Recorded data:
........

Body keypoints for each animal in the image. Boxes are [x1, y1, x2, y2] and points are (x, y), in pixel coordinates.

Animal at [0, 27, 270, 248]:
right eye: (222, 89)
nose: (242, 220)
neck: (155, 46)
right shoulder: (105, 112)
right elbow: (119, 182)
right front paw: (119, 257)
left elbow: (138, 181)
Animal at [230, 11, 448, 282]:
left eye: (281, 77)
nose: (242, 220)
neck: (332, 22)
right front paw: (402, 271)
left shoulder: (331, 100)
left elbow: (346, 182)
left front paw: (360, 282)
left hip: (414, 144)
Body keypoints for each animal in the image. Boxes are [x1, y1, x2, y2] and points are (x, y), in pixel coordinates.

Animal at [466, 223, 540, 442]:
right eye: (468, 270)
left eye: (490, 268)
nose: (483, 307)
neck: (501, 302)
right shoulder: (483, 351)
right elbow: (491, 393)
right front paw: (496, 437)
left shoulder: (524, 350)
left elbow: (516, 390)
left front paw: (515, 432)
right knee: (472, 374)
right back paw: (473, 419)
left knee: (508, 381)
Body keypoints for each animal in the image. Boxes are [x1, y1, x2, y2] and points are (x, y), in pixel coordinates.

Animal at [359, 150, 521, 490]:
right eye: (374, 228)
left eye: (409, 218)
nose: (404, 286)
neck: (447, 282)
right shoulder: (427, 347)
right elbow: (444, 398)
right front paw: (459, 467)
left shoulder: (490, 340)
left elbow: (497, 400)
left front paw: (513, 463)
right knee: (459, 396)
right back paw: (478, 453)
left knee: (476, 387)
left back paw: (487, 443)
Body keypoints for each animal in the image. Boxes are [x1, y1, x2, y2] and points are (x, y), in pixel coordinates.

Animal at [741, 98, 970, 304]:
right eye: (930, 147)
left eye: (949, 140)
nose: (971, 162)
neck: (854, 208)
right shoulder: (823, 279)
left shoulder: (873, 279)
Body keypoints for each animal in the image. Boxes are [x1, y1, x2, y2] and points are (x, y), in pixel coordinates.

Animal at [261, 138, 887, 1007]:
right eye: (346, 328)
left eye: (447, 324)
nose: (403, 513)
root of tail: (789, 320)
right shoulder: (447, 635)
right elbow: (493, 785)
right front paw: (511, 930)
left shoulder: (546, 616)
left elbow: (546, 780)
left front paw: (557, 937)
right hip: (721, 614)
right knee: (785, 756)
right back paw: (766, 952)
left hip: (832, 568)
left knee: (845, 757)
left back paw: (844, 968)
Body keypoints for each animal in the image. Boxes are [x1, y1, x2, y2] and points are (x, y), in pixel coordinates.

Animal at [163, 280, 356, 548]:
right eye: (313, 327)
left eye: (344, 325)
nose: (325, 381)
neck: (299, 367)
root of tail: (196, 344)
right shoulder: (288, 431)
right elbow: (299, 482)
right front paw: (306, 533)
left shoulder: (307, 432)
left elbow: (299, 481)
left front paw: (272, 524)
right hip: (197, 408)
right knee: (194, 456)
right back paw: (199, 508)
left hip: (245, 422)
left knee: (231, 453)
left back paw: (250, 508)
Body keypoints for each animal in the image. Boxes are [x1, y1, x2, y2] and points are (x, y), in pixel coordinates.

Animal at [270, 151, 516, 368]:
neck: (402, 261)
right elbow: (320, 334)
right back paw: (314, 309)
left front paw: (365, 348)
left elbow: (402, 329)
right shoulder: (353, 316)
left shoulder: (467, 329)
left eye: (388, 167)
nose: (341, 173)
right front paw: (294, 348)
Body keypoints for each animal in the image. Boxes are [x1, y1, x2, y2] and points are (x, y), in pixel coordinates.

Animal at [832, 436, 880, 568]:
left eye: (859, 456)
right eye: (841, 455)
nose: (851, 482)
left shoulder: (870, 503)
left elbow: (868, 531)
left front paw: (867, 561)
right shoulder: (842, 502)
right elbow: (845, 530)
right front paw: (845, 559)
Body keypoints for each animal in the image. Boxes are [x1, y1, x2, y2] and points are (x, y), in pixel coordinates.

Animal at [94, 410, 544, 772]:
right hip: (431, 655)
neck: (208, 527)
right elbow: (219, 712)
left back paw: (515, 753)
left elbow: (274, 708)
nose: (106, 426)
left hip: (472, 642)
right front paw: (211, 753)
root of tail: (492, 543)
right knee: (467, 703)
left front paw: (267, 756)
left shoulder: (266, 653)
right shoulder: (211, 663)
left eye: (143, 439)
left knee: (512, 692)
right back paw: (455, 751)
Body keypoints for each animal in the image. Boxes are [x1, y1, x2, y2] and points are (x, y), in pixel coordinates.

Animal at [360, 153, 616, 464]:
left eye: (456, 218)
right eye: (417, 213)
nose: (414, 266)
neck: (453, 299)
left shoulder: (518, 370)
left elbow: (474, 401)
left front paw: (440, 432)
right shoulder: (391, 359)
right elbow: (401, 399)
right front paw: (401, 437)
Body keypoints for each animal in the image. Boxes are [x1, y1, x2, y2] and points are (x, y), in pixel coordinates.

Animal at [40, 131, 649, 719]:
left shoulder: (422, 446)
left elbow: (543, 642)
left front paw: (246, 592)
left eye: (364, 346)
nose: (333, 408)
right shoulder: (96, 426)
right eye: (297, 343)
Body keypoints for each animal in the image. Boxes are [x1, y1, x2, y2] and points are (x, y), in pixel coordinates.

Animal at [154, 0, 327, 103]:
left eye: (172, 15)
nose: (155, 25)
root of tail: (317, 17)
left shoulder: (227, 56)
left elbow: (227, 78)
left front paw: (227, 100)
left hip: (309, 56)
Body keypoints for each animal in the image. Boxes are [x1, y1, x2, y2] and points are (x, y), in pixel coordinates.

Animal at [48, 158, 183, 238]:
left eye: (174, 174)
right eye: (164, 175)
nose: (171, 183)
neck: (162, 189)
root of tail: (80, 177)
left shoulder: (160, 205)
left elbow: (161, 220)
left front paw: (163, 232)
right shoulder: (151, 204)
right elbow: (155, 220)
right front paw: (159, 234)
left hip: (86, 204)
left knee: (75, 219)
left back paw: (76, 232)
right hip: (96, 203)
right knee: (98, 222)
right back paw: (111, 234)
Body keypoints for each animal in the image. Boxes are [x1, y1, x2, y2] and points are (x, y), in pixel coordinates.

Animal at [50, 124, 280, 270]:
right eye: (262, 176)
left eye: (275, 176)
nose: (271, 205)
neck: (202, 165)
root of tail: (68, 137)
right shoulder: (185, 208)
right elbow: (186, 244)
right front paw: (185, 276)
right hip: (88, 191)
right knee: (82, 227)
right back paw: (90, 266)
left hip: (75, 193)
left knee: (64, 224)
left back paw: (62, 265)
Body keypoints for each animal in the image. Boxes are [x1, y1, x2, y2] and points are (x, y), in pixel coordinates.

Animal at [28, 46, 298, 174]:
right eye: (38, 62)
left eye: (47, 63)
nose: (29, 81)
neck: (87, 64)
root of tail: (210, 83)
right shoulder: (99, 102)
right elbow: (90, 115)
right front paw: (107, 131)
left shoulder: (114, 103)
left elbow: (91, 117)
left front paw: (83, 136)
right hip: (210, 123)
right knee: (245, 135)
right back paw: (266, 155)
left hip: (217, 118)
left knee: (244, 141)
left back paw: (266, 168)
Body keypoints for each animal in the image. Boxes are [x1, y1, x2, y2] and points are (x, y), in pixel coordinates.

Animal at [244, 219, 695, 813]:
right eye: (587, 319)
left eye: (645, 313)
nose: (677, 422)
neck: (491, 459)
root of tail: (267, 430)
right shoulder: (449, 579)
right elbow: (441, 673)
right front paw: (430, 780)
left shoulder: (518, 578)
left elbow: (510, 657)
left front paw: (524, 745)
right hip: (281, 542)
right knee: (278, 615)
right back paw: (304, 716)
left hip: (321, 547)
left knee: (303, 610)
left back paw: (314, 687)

........

Required action:
Everything from the first line above through the line that contains "left knee: (508, 381)" should be duplicated exactly, please, and nothing beyond it.

The completed task:
Body keypoints for each animal in the image. Boxes are [x1, y1, x2, y2] and points are (x, y), in pixel coordinates.

Animal at [0, 27, 270, 248]:
right eye: (222, 89)
nose: (242, 220)
neck: (155, 46)
right shoulder: (105, 112)
right elbow: (119, 182)
right front paw: (119, 257)
left elbow: (138, 181)
Animal at [230, 11, 448, 282]:
left eye: (281, 77)
nose: (242, 220)
neck: (332, 22)
right front paw: (402, 271)
left shoulder: (331, 100)
left elbow: (346, 182)
left front paw: (360, 282)
left hip: (414, 144)
Body keypoints for each animal in the image. Boxes are [x1, y1, x2, y2] and points are (x, y), in pixel coordinates.

Animal at [466, 223, 540, 442]:
right eye: (468, 270)
left eye: (490, 268)
nose: (483, 307)
neck: (501, 302)
right shoulder: (483, 351)
right elbow: (491, 393)
right front paw: (496, 437)
left shoulder: (524, 350)
left elbow: (516, 390)
left front paw: (515, 432)
right knee: (472, 374)
right back paw: (473, 419)
left knee: (508, 381)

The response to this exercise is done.